◆ EXERCISE DIRECTIONS ◆
Keep the pictures out of your copy. Transcribe the records below exactly.

◆ EXERCISE MATERIALS ◆

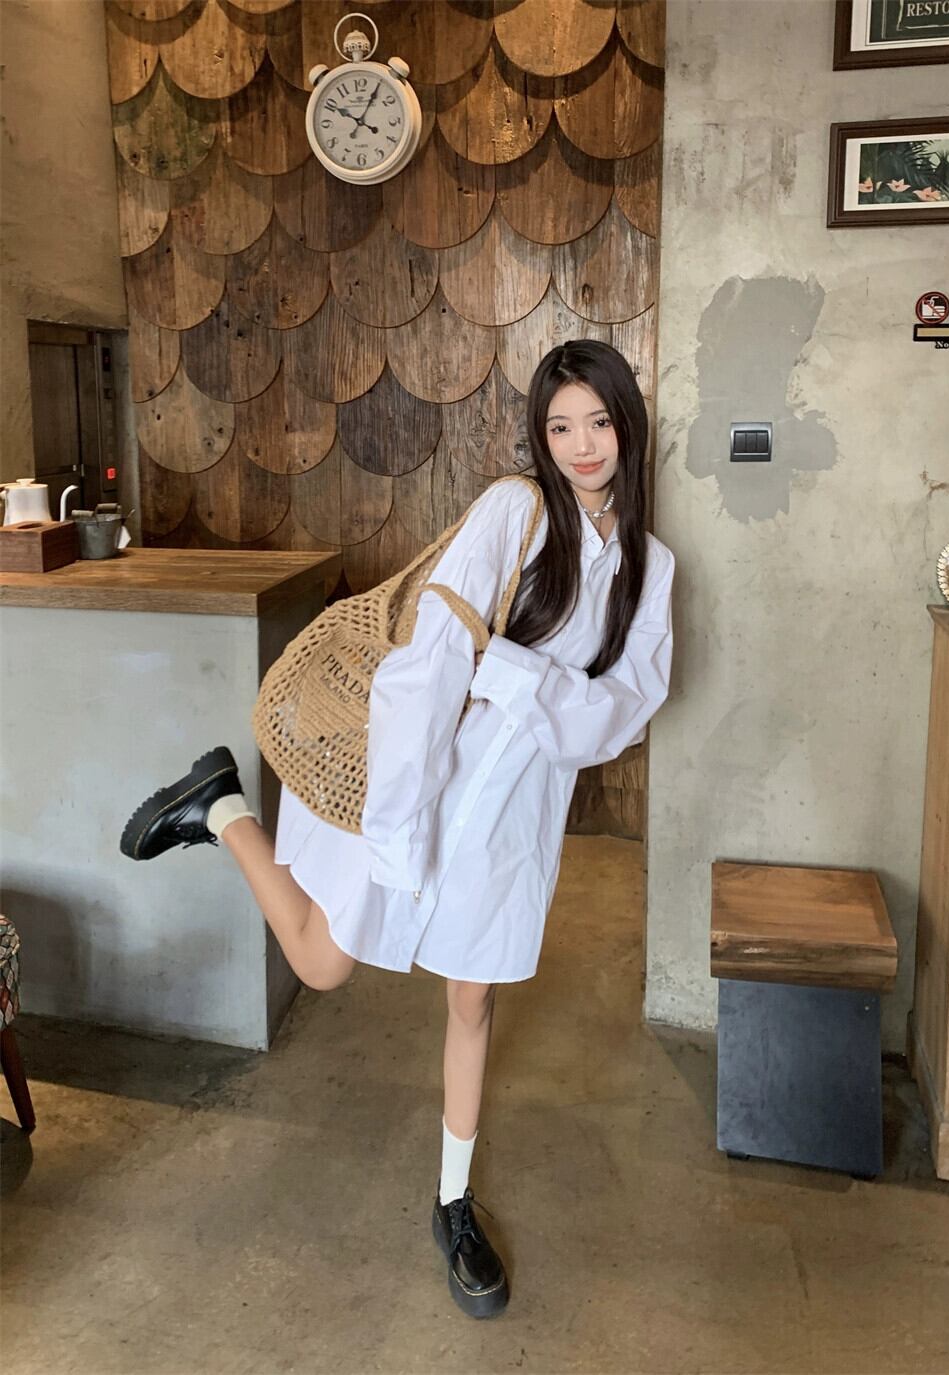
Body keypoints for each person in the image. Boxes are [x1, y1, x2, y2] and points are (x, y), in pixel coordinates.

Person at [120, 338, 676, 1321]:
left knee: (473, 997)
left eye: (598, 421)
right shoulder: (516, 511)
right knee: (324, 963)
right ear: (540, 436)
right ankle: (223, 808)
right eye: (560, 426)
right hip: (409, 778)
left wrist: (512, 674)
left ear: (628, 423)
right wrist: (399, 828)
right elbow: (429, 669)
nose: (582, 445)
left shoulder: (651, 568)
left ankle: (453, 1203)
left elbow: (620, 716)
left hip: (515, 821)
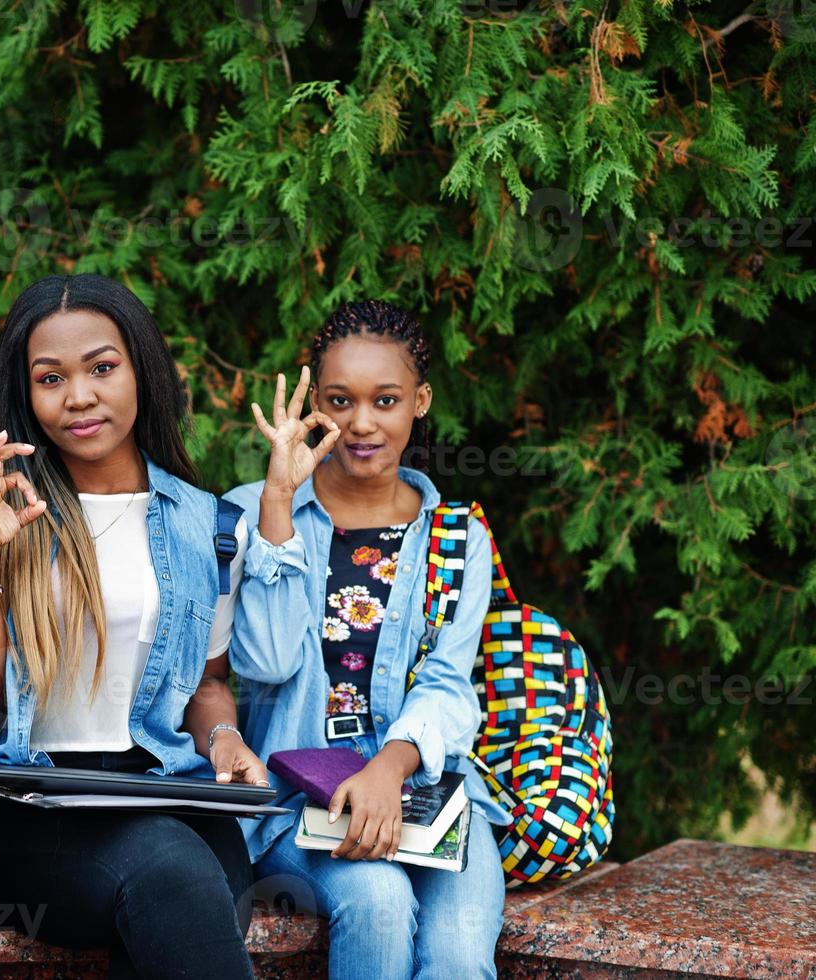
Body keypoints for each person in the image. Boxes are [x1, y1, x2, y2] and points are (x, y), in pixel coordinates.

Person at [0, 274, 267, 979]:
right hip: (34, 808)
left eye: (101, 368)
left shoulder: (204, 524)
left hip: (169, 790)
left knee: (180, 886)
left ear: (139, 371)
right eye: (50, 378)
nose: (78, 396)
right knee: (171, 874)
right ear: (25, 395)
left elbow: (205, 682)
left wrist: (225, 736)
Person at [226, 300, 511, 980]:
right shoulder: (249, 513)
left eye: (384, 400)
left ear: (419, 401)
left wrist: (387, 768)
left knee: (459, 955)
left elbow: (446, 683)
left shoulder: (457, 539)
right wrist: (275, 508)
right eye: (337, 401)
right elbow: (263, 663)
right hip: (298, 801)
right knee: (378, 903)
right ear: (313, 404)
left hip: (424, 794)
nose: (360, 423)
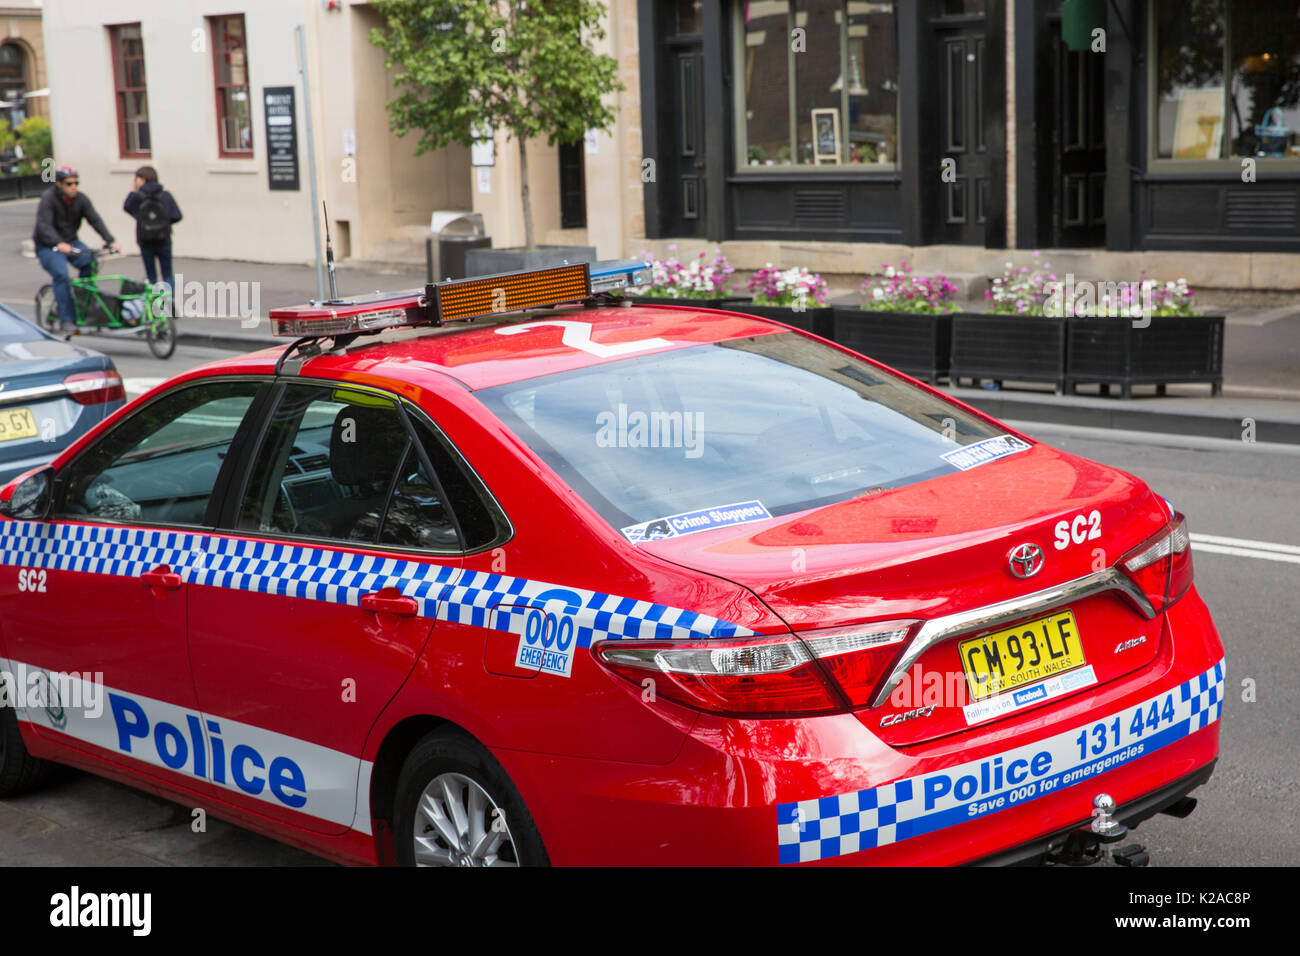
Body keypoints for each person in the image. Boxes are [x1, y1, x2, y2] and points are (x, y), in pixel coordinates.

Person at [33, 166, 121, 333]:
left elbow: (95, 220)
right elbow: (44, 225)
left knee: (90, 262)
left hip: (71, 242)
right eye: (69, 184)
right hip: (49, 246)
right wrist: (58, 243)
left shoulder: (80, 199)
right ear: (59, 184)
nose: (74, 187)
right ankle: (66, 319)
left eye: (76, 183)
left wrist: (111, 241)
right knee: (62, 275)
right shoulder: (48, 199)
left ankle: (84, 305)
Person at [123, 165, 182, 300]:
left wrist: (133, 191)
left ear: (143, 179)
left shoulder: (138, 196)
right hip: (164, 239)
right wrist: (163, 224)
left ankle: (155, 306)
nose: (135, 181)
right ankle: (168, 303)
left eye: (137, 178)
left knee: (151, 276)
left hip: (145, 240)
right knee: (167, 273)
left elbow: (126, 207)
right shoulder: (165, 195)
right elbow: (177, 215)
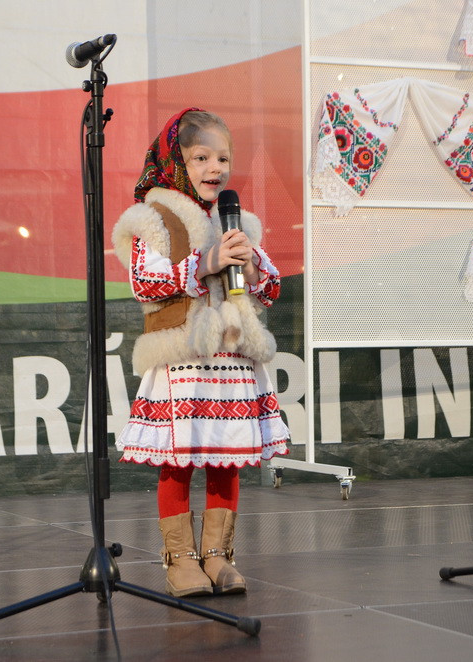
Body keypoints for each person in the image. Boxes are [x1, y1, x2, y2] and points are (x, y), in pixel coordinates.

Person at [111, 108, 289, 597]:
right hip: (185, 357)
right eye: (201, 158)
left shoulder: (239, 223)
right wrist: (206, 261)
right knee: (180, 459)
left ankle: (218, 555)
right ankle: (181, 560)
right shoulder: (155, 219)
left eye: (223, 158)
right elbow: (145, 283)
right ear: (177, 162)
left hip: (231, 356)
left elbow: (272, 289)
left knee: (226, 456)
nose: (216, 168)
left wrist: (250, 268)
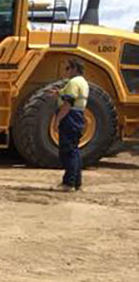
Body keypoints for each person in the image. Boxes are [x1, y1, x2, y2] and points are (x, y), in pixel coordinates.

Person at [55, 59, 89, 191]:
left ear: (74, 68)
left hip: (70, 117)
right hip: (77, 116)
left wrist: (58, 119)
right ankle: (76, 182)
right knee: (74, 151)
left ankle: (68, 183)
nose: (66, 71)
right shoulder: (83, 82)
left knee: (68, 151)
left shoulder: (73, 82)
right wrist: (59, 94)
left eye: (68, 68)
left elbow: (68, 103)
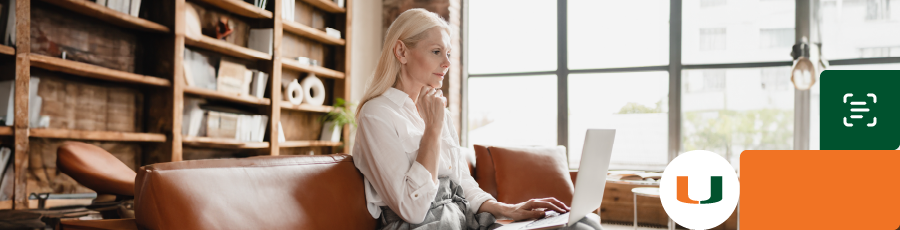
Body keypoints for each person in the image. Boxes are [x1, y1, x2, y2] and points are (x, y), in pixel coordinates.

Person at [352, 8, 602, 230]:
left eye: (448, 53)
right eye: (436, 51)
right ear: (401, 51)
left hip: (463, 218)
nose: (447, 62)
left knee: (583, 223)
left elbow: (461, 182)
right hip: (424, 225)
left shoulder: (439, 110)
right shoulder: (377, 114)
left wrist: (506, 208)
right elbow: (413, 210)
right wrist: (433, 129)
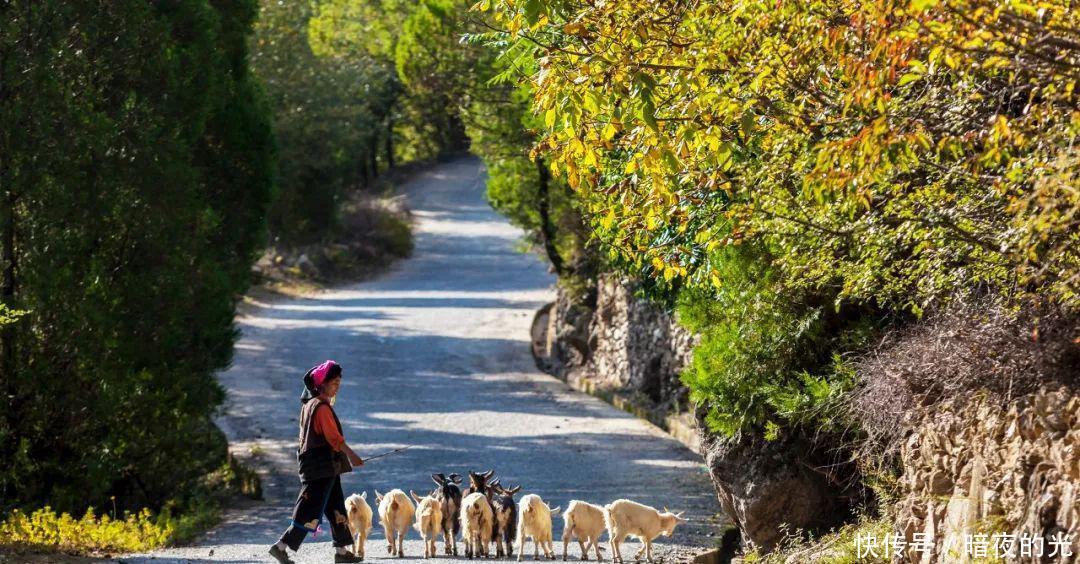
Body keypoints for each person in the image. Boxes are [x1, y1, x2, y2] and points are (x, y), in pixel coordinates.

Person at [269, 360, 365, 564]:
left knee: (336, 506)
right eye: (333, 383)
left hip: (324, 467)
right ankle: (280, 547)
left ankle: (341, 552)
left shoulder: (310, 404)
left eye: (339, 382)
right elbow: (334, 439)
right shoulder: (321, 408)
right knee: (308, 510)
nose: (337, 386)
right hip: (320, 468)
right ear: (321, 384)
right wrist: (353, 456)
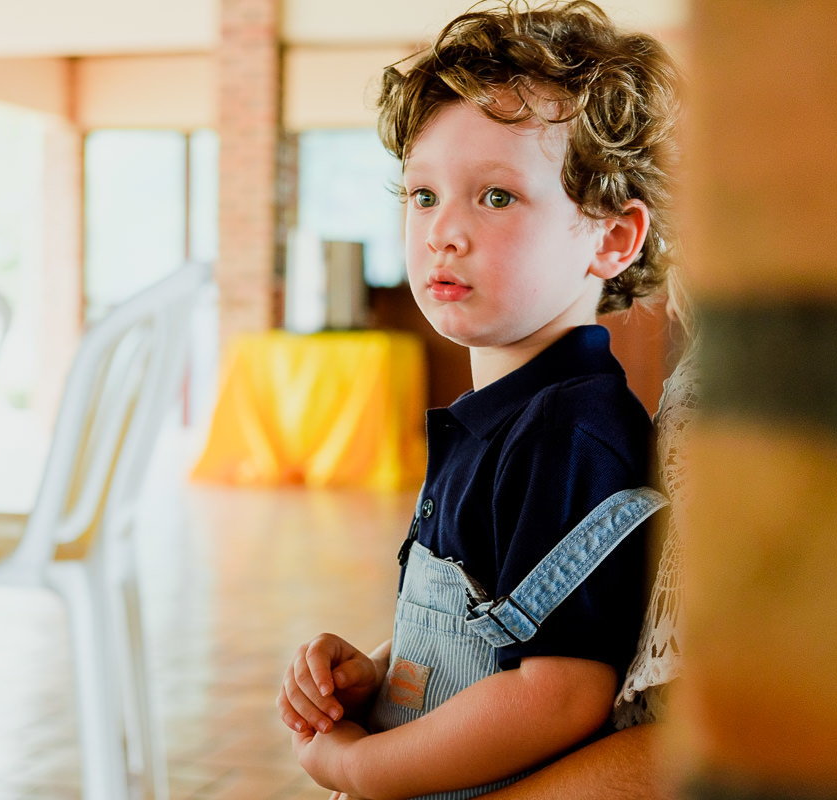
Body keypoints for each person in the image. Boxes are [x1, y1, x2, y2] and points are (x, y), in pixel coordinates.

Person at [278, 2, 682, 798]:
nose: (443, 232)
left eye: (495, 197)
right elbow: (489, 628)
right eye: (423, 195)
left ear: (610, 239)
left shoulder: (569, 434)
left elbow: (558, 692)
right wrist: (379, 672)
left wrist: (365, 767)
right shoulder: (505, 417)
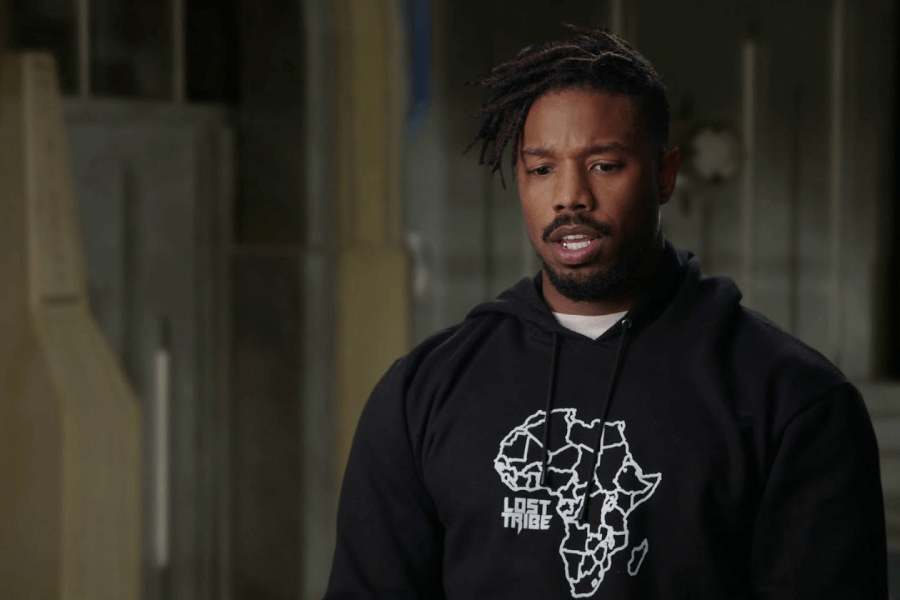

◆ RESPONSE TO THIS EXERCISE ◆
Body keypoints for each person in the image. Boxes are [x1, y1, x2, y2] and points are (x, y), in pixel coordinates.

Person at [120, 338, 676, 1321]:
left knee: (473, 997)
left eye: (598, 421)
right shoulder: (516, 511)
right knee: (324, 963)
right ear: (540, 436)
right ankle: (223, 808)
right eye: (560, 426)
right hip: (409, 778)
left wrist: (512, 674)
left ear: (628, 423)
right wrist: (399, 828)
right elbow: (429, 669)
nose: (582, 445)
left shoulder: (651, 568)
left ankle: (453, 1203)
left elbow: (620, 716)
left hip: (515, 821)
Body keypoints for each person in the image. Boxes are [x1, y1, x2, y2] and points are (x, y), in pixel coordinates.

Person at [0, 274, 267, 979]:
right hip: (34, 808)
left eye: (101, 368)
left shoulder: (204, 524)
left hip: (169, 790)
left knee: (180, 886)
left ear: (139, 371)
right eye: (50, 378)
nose: (78, 396)
right knee: (171, 874)
right ear: (25, 395)
left elbow: (205, 682)
left wrist: (225, 736)
Person at [226, 300, 511, 980]:
right shoulder: (249, 513)
left eye: (384, 400)
left ear: (419, 401)
left wrist: (387, 768)
left knee: (459, 955)
left elbow: (446, 683)
left shoulder: (457, 539)
right wrist: (275, 508)
right eye: (337, 401)
right elbow: (263, 663)
right hip: (298, 801)
right knee: (378, 903)
right ear: (313, 404)
left hip: (424, 794)
nose: (360, 423)
Body keypoints for each person in the image. Boxes are [x1, y1, x2, y2] and points are (x, y), in pixel coordinates.

Person at [33, 166, 121, 333]:
left elbow: (95, 220)
right elbow: (44, 225)
left knee: (90, 262)
left hip: (71, 242)
right eye: (69, 184)
right hip: (49, 246)
right wrist: (58, 243)
left shoulder: (80, 199)
right ear: (59, 184)
nose: (74, 187)
right ankle: (66, 319)
left eye: (76, 183)
left wrist: (111, 241)
right knee: (62, 275)
right shoulder: (48, 199)
left ankle: (84, 305)
Person at [123, 165, 182, 300]:
left wrist: (133, 191)
left ear: (143, 179)
left shoulder: (138, 196)
right hip: (164, 239)
right wrist: (163, 224)
left ankle: (155, 306)
nose: (135, 181)
right ankle: (168, 303)
left eye: (137, 178)
left knee: (151, 276)
left hip: (145, 240)
right knee: (167, 273)
left elbow: (126, 207)
right shoulder: (165, 195)
right elbow: (177, 215)
Body keypoints for each person in the image. Boxes are [x1, y1, x2, y2] and points are (x, y), in pixel coordinates.

Person at [111, 108, 289, 597]:
right hip: (185, 357)
right eye: (201, 158)
left shoulder: (239, 223)
right wrist: (206, 261)
right knee: (180, 459)
left ankle: (218, 555)
right ankle: (181, 560)
right shoulder: (155, 219)
left eye: (223, 158)
right elbow: (145, 283)
right ear: (177, 162)
left hip: (231, 356)
left elbow: (272, 289)
left knee: (226, 456)
nose: (216, 168)
left wrist: (250, 268)
Body keypoints for each person in the image. Boxes are [x1, y1, x2, y2] and points are (x, y), in pixel coordinates.

Person at [55, 59, 89, 191]:
left ear: (74, 68)
left hip: (70, 117)
right hip: (77, 116)
left wrist: (58, 119)
right ankle: (76, 182)
right knee: (74, 151)
left ankle: (68, 183)
nose: (66, 71)
right shoulder: (83, 82)
left knee: (68, 151)
left shoulder: (73, 82)
right wrist: (59, 94)
left eye: (68, 68)
left elbow: (68, 103)
Body keypoints for each person in the image. Boxes are [x1, y1, x2, y2] and points are (x, y), in pixel coordinates.

Person at [352, 8, 602, 230]:
left eye: (448, 53)
right eye: (436, 51)
right ear: (401, 51)
left hip: (463, 218)
nose: (447, 62)
left knee: (583, 223)
left elbow: (461, 182)
right hip: (424, 225)
left shoulder: (439, 110)
right shoulder: (377, 114)
left wrist: (506, 208)
right elbow: (413, 210)
right wrist: (433, 129)
Body keypoints for each person in the image. Boxes are [x1, y1, x2, y2] and points are (x, y), in pixel coordinates.

Person at [269, 360, 365, 564]:
left knee: (336, 506)
right eye: (333, 383)
left hip: (324, 467)
right ankle: (280, 547)
left ankle: (341, 552)
left shoulder: (310, 404)
left eye: (339, 382)
right elbow: (334, 439)
right shoulder: (321, 408)
right knee: (308, 510)
nose: (337, 386)
right hip: (320, 468)
right ear: (321, 384)
right wrist: (353, 456)
Body keypoints for each person in the image. Boxes are [x1, y1, x2, y2] and points are (x, y), in pixel coordinates.

Person at [278, 2, 682, 798]:
nose: (443, 232)
left eye: (495, 197)
right elbow: (489, 628)
right eye: (423, 195)
left ear: (610, 239)
left shoulder: (569, 434)
left elbow: (558, 692)
right wrist: (379, 672)
left wrist: (365, 767)
right shoulder: (505, 417)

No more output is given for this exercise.